La Buba avvisa Draghi: "Basta col Qe senza fine"

La Merkel difende il maxi-surplus: "Più piccolo di ciò che appare. E non vogliamo avere debiti"

La Buba avvisa Draghi: "Basta col Qe senza fine"

L'attitudine al no è stata per lungo tempo un tratto distintivo di Jens Weidmann. Dal primigenio nein alla flessibilità fiscale, al niet agli eurobond, fino al no duro e puro al quantitative easing. Poi, l'inflessibile presidente della Bundesbank si è sorprendentemente ammorbidito, al punto da schierarsi dalla parte di Mario Draghi. Il tapering, cioè il ritiro delle misure temporanee, va messo in discussione? «Quando la ripresa si consolida e l'aumento dell'inflazione non è più di natura temporanea, dobbiamo discutere attentamente di questo tema», sentenziava all'inizio del mese. Non ora, dunque. Ma a distanza di un paio di settimane, ecco il leader della Buba che riprende a guerreggiare con l'ex governatore di Bankitalia: «È giusto chiedersi, come ha fatto Yves Mersch due settimane fa, quando dovremo togliere gas dalla politica monetaria e se, nel frattempo, la comunicazione della Bce non dovrebbe essere un po' più simmetrica, ad esempio rinunciando a parlare della possibilità di una politica monetaria ancora più accomodante». Come dire: caro Mario, smettila di ribadire che il Qe può essere allungato oltre la fine del 2017, perché a dicembre il dossier sulla rottamazione del piano deve essere già sul tavolo dell'Eurotower.

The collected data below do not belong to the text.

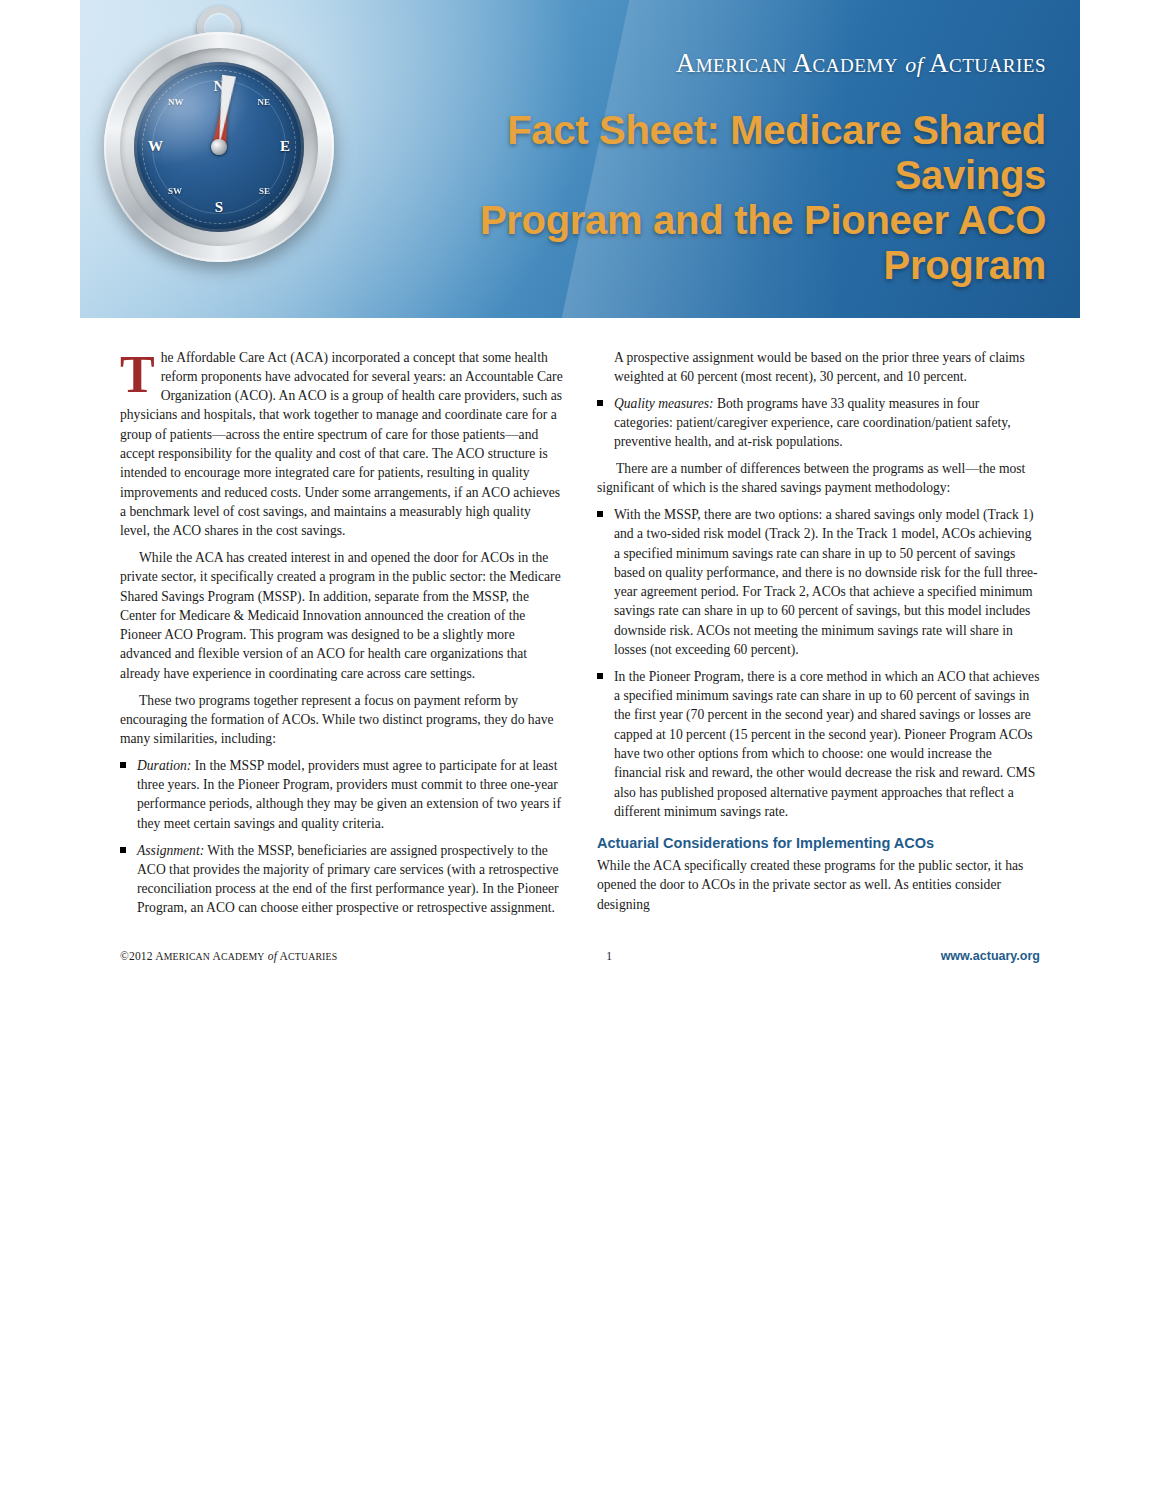N S E W NW NE SW SE
AMERICAN ACADEMY of ACTUARIES
Fact Sheet: Medicare Shared Savings
Program and the Pioneer ACO Program
The Affordable Care Act (ACA) incorporated a concept that some health reform proponents have advocated for several years: an Accountable Care Organization (ACO). An ACO is a group of health care providers, such as physicians and hospitals, that work together to manage and coordinate care for a group of patients—across the entire spectrum of care for those patients—and accept responsibility for the quality and cost of that care. The ACO structure is intended to encourage more integrated care for patients, resulting in quality improvements and reduced costs. Under some arrangements, if an ACO achieves a benchmark level of cost savings, and maintains a measurably high quality level, the ACO shares in the cost savings.
While the ACA has created interest in and opened the door for ACOs in the private sector, it specifically created a program in the public sector: the Medicare Shared Savings Program (MSSP). In addition, separate from the MSSP, the Center for Medicare & Medicaid Innovation announced the creation of the Pioneer ACO Program. This program was designed to be a slightly more advanced and flexible version of an ACO for health care organizations that already have experience in coordinating care across care settings.
These two programs together represent a focus on payment reform by encouraging the formation of ACOs. While two distinct programs, they do have many similarities, including:
Duration: In the MSSP model, providers must agree to participate for at least three years. In the Pioneer Program, providers must commit to three one-year performance periods, although they may be given an extension of two years if they meet certain savings and quality criteria.
Assignment: With the MSSP, beneficiaries are assigned prospectively to the ACO that provides the majority of primary care services (with a retrospective reconciliation process at the end of the first performance year). In the Pioneer Program, an ACO can choose either prospective or retrospective assignment. A prospective assignment would be based on the prior three years of claims weighted at 60 percent (most recent), 30 percent, and 10 percent.
Quality measures: Both programs have 33 quality measures in four categories: patient/caregiver experience, care coordination/patient safety, preventive health, and at-risk populations.
There are a number of differences between the programs as well—the most significant of which is the shared savings payment methodology:
With the MSSP, there are two options: a shared savings only model (Track 1) and a two-sided risk model (Track 2). In the Track 1 model, ACOs achieving a specified minimum savings rate can share in up to 50 percent of savings based on quality performance, and there is no downside risk for the full three-year agreement period. For Track 2, ACOs that achieve a specified minimum savings rate can share in up to 60 percent of savings, but this model includes downside risk. ACOs not meeting the minimum savings rate will share in losses (not exceeding 60 percent).
In the Pioneer Program, there is a core method in which an ACO that achieves a specified minimum savings rate can share in up to 60 percent of savings in the first year (70 percent in the second year) and shared savings or losses are capped at 10 percent (15 percent in the second year). Pioneer Program ACOs have two other options from which to choose: one would increase the financial risk and reward, the other would decrease the risk and reward. CMS also has published proposed alternative payment approaches that reflect a different minimum savings rate.
Actuarial Considerations for Implementing ACOs
While the ACA specifically created these programs for the public sector, it has opened the door to ACOs in the private sector as well. As entities consider designing
©2012 AMERICAN ACADEMY of ACTUARIES
1
www.actuary.org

Insomma, l'ennesimo altolà. Da leggere, se si vuole, in chiave contabile. Perché, di sicuro, Weidmann non ha fatto i salti di gioia quando ha messo gli occhi sull'ultimo bilancio dell'istituto. Soprattutto alla voce utili, crollati dai 3,2 miliardi del 2015 al miliarduccio scarso dello scorso anno. La colpa? Proprio di quel Qe che impone alla Buba di portarsi in casa una montagna di Bund, perlopiù a tassi sottozero. Un'operazione a saldo negativo, con due ripercussioni: versamenti minori allo Stato (appena 399 milioni, l'assegno più magro dal 2004, mentre i residui 600 serviranno a pagare le pensioni) e un aumento delle riserve come paracadute contro future perdite. «Per noi è una situazione nuova», si è limitato a osservare Weidmann. Ovviamente non gradita.

Ma l'avviso da falco mandato a Draghi potrebbe anche riflettere il mutato atteggiamento di Angela Merkel rispetto alla polemica innescata da Donald Trump sul marco travestito da euro. «In questo momento abbiamo ovviamente un problema con il valore dell'euro - ha spiegato qualche giorno fa la Cancelliera - . La Bce ha una politica monetaria che non risponde alle esigenze della Germania. Se avessimo ancora il marco, avrebbe sicuramente un valore ben diverso da quello dell'euro». Più che un atto di compiacenza nei confronti del presidente Usa, un attacco in piena regola all'Eurotower che manda in soffitta l'asse Bce-Berlino che sembrava profilarsi allo scopo di contrastare il tycoon. Il tutto mentre la Germania continua a macinare avanzi commerciali record, con quasi 24 miliardi di euro nel 2016.

«Se si considera l'ammontare del surplus solo a livello federale, la cifra è piuttosto limitata. E non vogliamo fare debiti», ha subito messo le mani avanti la Merkel. Gli inviti a spendere quel surplus, sono destinati a cadere nel vuoto.